Rot-Weiß Oberhausen vs Rot-Weiss Essen 3:2
Stadion Niederrhein, 10.000 Zuschauer, Niederrheinpokal 2.Runde

Rot-Weiß gegen Rot-Weiss. Während beide Vereine in der Meisterschaft nun in der vierten Saison getrennte Wege gehen, kommt es beinahe jährlich zum Aufeinandertreffen im Verbandspokal. Bei den Fans des Deutschen Meisters von 1955 hielt sich das Interesse etwas in Grenzen, lediglich 3.500 Rot-Weisse hatten den kurzen Hüpfer über die Stadtgrenze mitgemacht, 10.000 Interessierte insgesamt waren aber sicher dennoch keine schlechte Zahl für dieses Spiel. Während der überwiegende Teil der aktiven Essener Szene ja nach wie vor die zweifelhafte Strategie fährt, im Niederrheinpokal erst im Finale aktiv in Erscheinung zu treten – nachvollziehbar bei Spielen gegen die ‚Kleinen‘, aber eher nicht gegen Vereine mit eigenen aktiven Gruppen – war es für die RWO-Anhängerschaft natürlich ein Highlight. So sammelten sich im einzigen kleinen überdachten Teil des Steh-Gästebereiches am Rande der ‚Kanalkurve‘ lediglich 150-200 sangeswillige Köpfe hinter einem schlichten Rot-Weiss Essen-Banner, die vermutlich von den ‚Freaks Ultras‘ geleitet, den glorreichen RWE akustisch unterstützten. Die ‚Emscherkurve‘ fuhr dagegen das volle Programm auf oder zumindest das, was man in Oberhausen volles Programm nennen kann. Das soll nicht zu despektierlich klingen, denn die verhältnismäßig kleine RWO-Szene rund um ‚Semper Fidelis‘ hat ja eingeklemmt zwischen den großen Ruhrgebiets-Clubs einen schweren Stand. Allerdings hätte ich erwartet, dass sich für das Spiel gegen die verhassten Nachbarn aus ‚Exxen‘, wie die Kulturhauptstadt von 2010 von den Anhängern einiger Erzrivalen ja gern bezeichnet wird, mehr akustische Unterstützer rekrutieren ließen. Letztlich waren es nicht viele mehr als auf Gästeseite, aber eben durch einen Capo organisiert und mit einem günstigeren Standort.
::::
**Aufgabenziel:**
Wie viele Anhänger von Rot-Weiss Essen kamen laut dem Spielbericht zu dem Pokalspiel nach Oberhausen? Die Datensätze stammen aus einer anderen Quelle als der Spielbericht.

[Daten zur Schätzung der Kamerapose]
::::
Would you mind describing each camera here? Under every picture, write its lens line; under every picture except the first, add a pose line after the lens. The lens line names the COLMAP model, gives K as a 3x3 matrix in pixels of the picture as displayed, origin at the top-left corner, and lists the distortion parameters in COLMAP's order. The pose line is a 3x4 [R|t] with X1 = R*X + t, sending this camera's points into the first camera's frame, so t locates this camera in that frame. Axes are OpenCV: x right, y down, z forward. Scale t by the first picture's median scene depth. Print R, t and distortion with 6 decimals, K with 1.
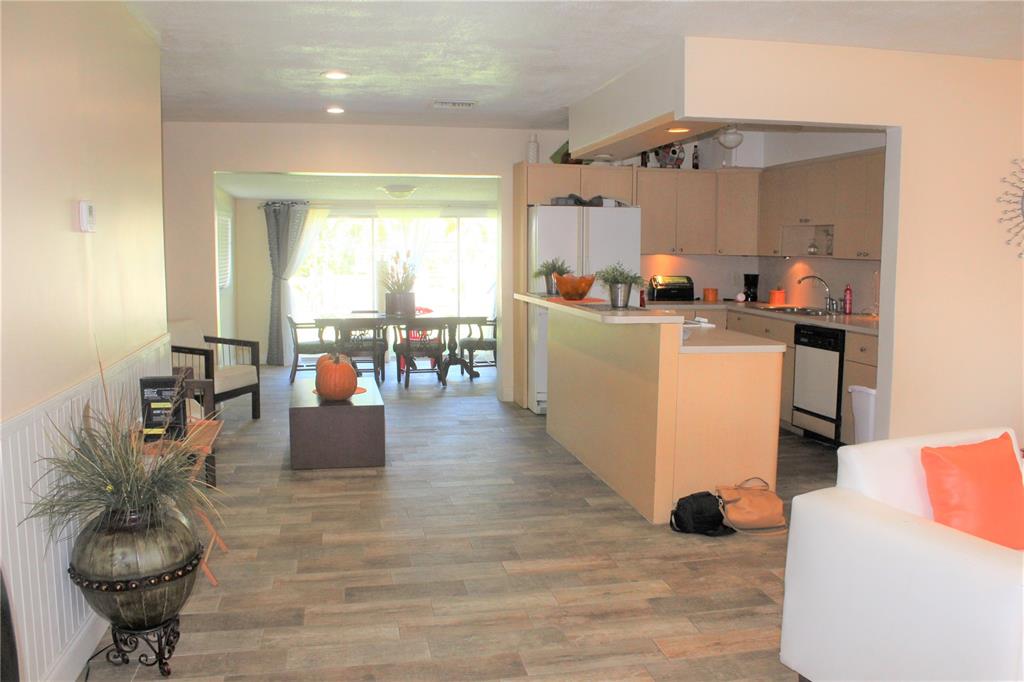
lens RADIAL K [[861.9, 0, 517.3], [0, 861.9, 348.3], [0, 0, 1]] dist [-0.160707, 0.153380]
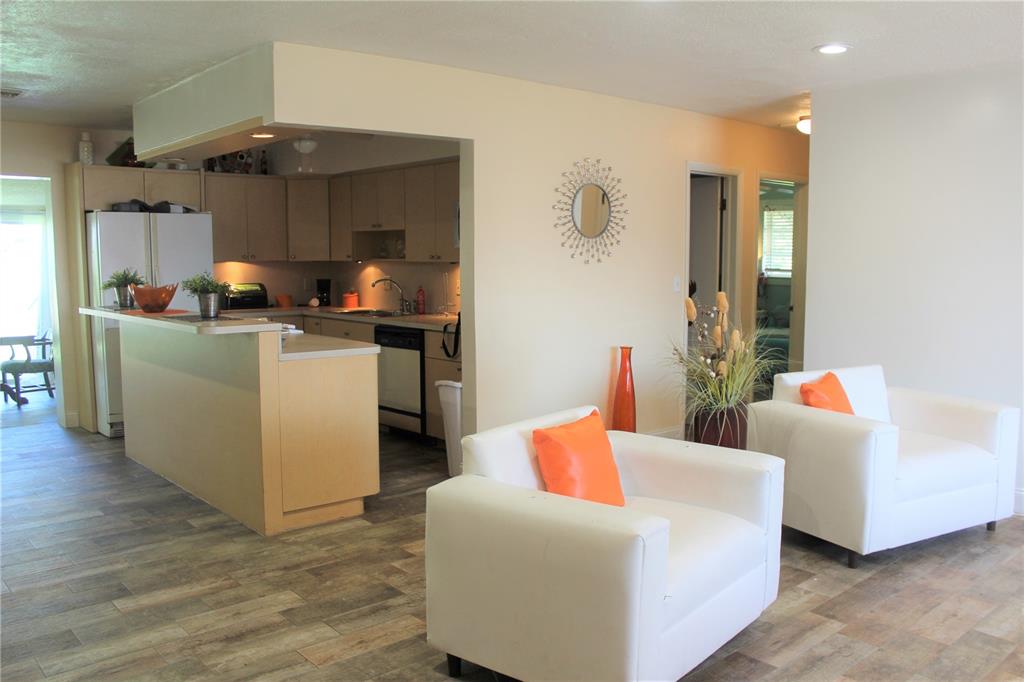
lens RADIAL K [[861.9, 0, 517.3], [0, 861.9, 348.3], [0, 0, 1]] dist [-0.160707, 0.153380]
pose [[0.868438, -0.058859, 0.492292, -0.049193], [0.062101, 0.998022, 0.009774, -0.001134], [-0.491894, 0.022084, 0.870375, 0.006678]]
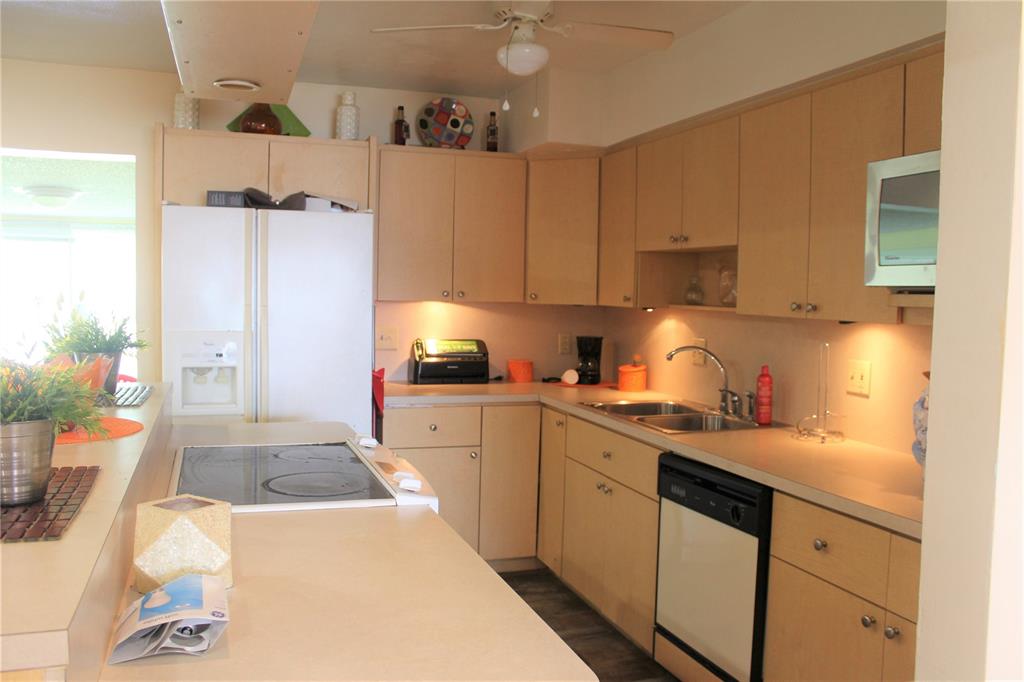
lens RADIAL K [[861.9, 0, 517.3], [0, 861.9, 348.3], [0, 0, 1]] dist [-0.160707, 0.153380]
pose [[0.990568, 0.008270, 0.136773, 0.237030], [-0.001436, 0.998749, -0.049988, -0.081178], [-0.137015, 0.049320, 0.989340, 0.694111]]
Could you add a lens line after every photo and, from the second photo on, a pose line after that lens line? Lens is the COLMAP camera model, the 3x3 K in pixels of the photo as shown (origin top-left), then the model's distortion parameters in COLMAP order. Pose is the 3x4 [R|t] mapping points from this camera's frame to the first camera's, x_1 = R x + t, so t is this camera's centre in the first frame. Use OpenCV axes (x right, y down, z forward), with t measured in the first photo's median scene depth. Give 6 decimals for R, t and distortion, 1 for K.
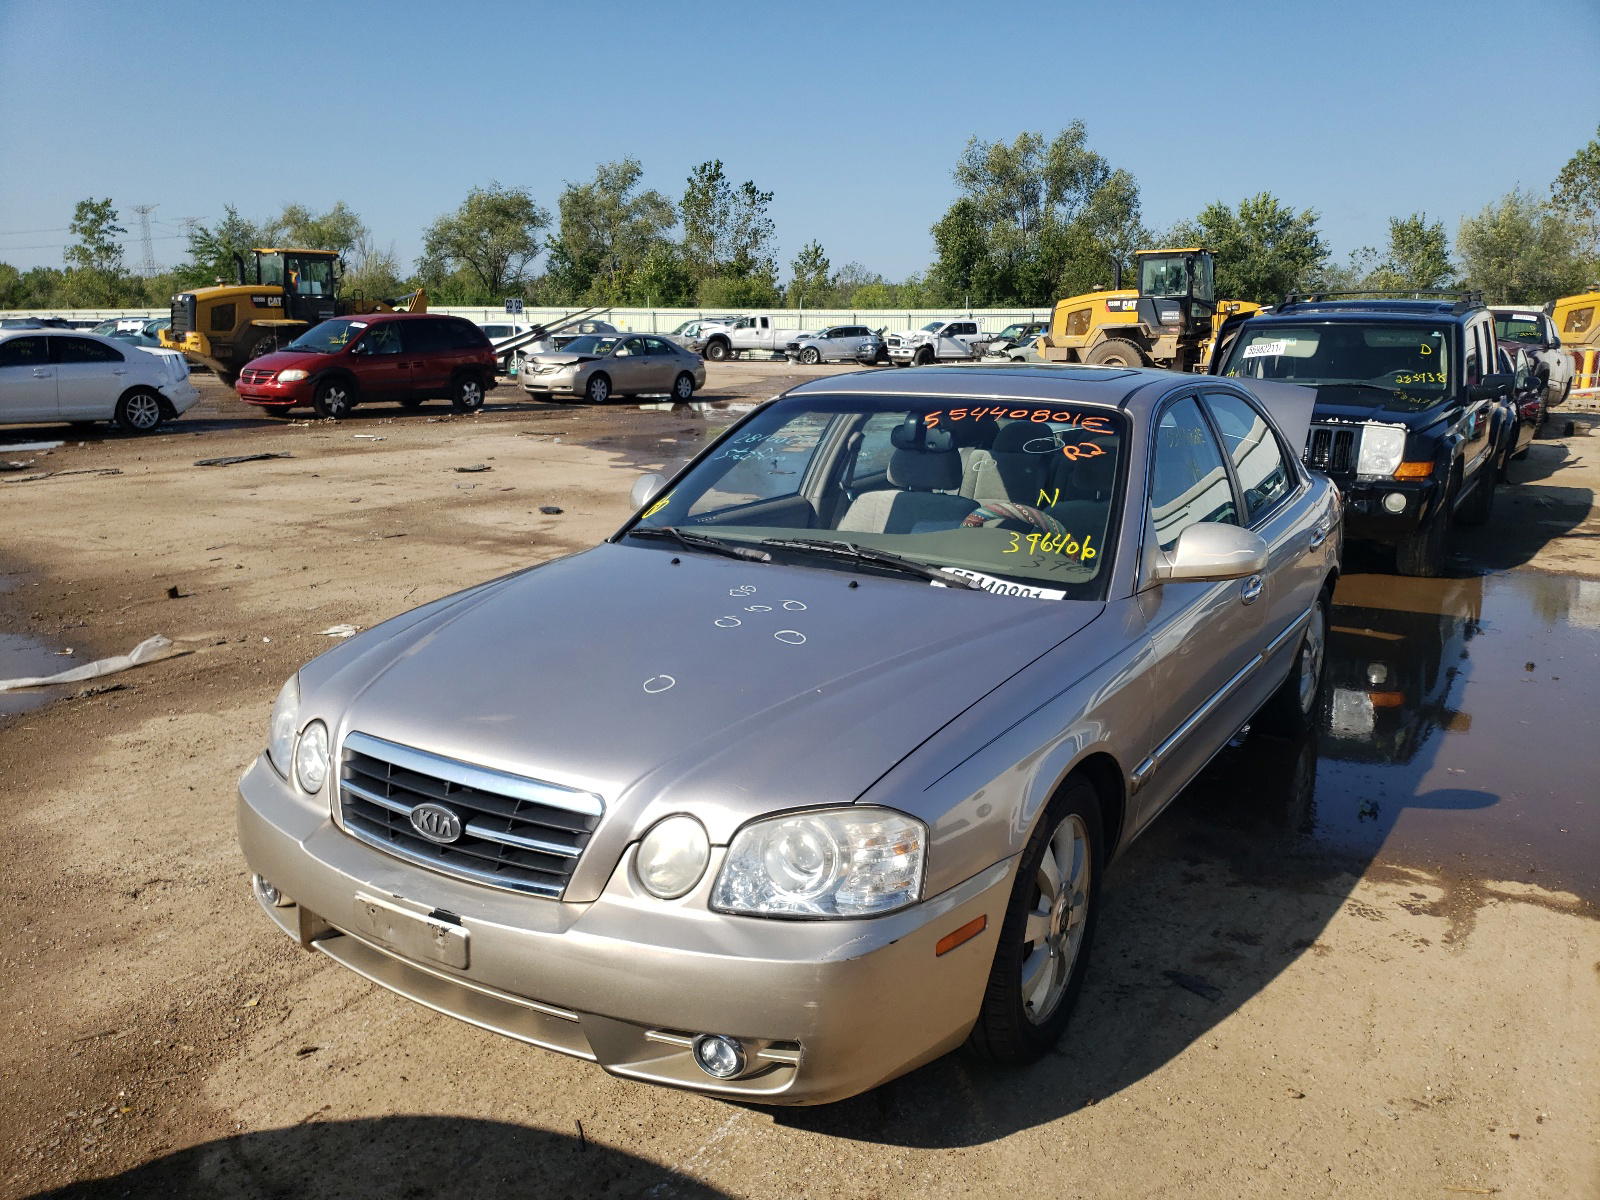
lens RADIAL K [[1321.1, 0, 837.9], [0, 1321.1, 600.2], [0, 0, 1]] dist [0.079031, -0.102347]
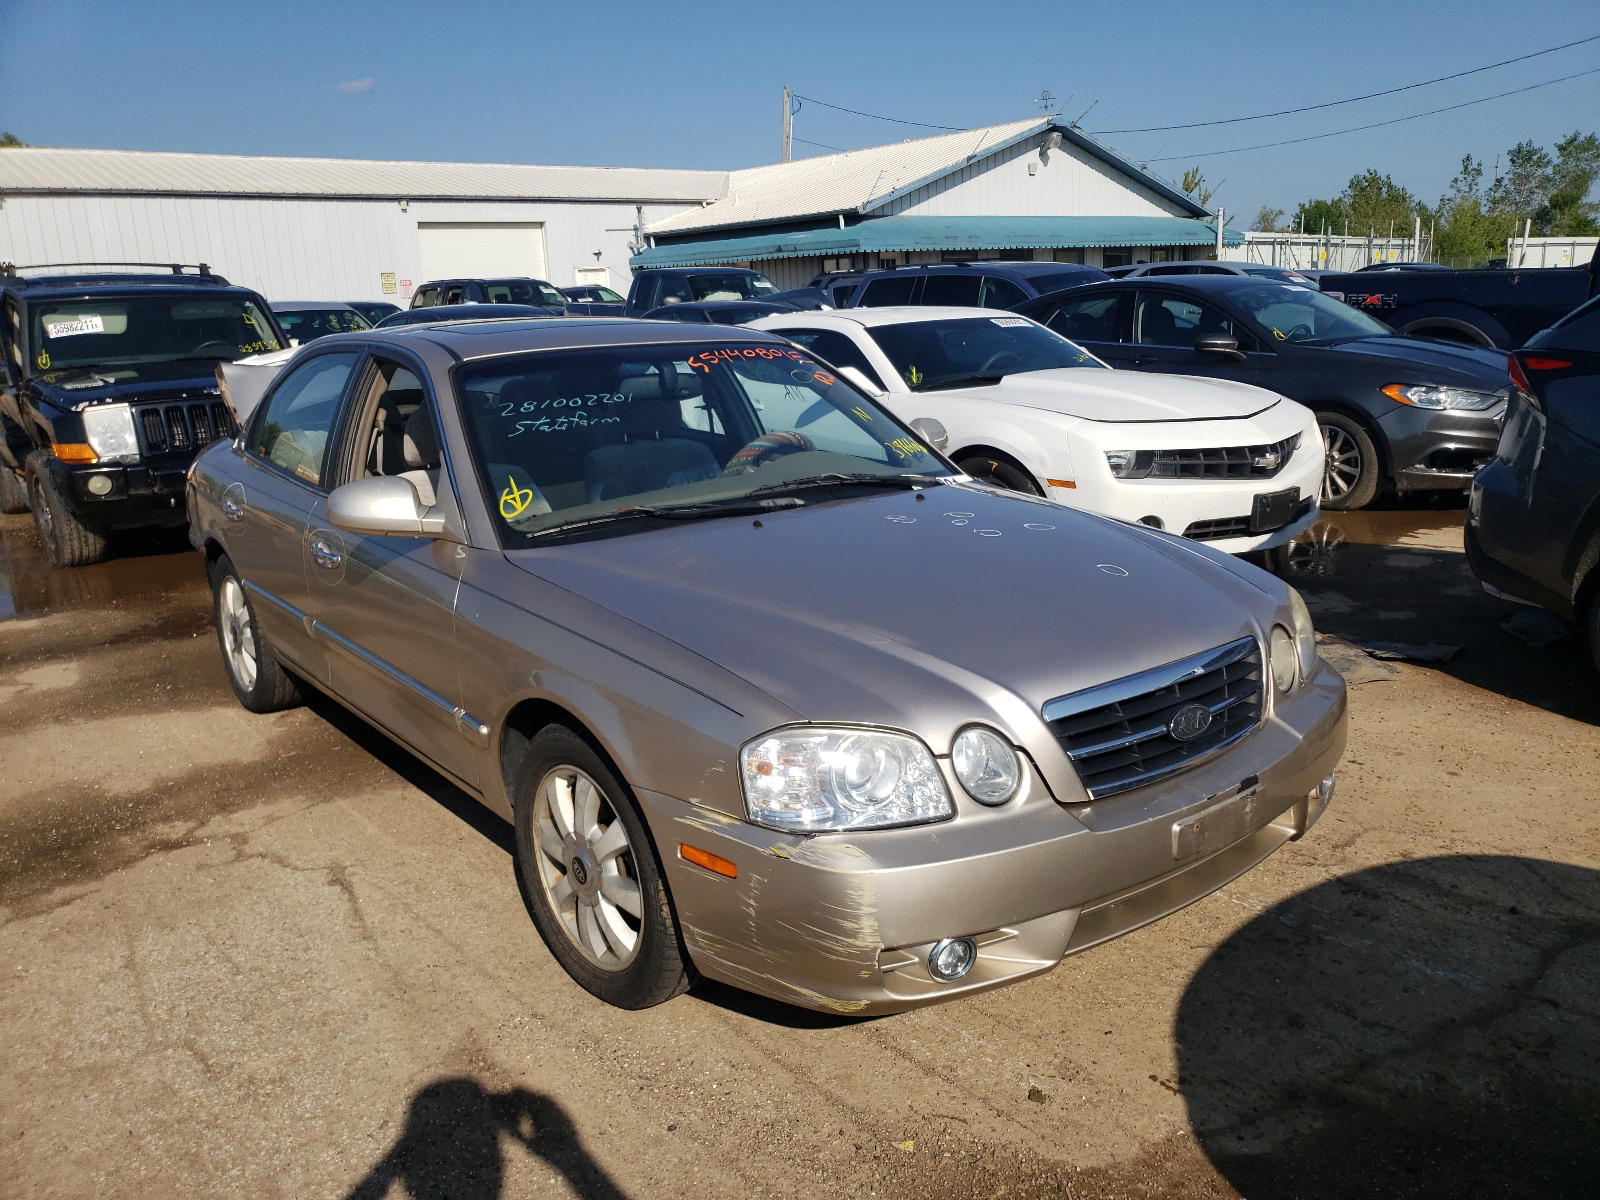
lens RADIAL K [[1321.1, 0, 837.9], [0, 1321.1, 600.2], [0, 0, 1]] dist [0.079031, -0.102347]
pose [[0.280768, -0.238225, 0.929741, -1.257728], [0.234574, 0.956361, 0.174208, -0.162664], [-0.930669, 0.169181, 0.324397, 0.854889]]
::::
**Lösung:**
Es kamen lediglich 3.500 Anhänger von Rot-Weiss Essen.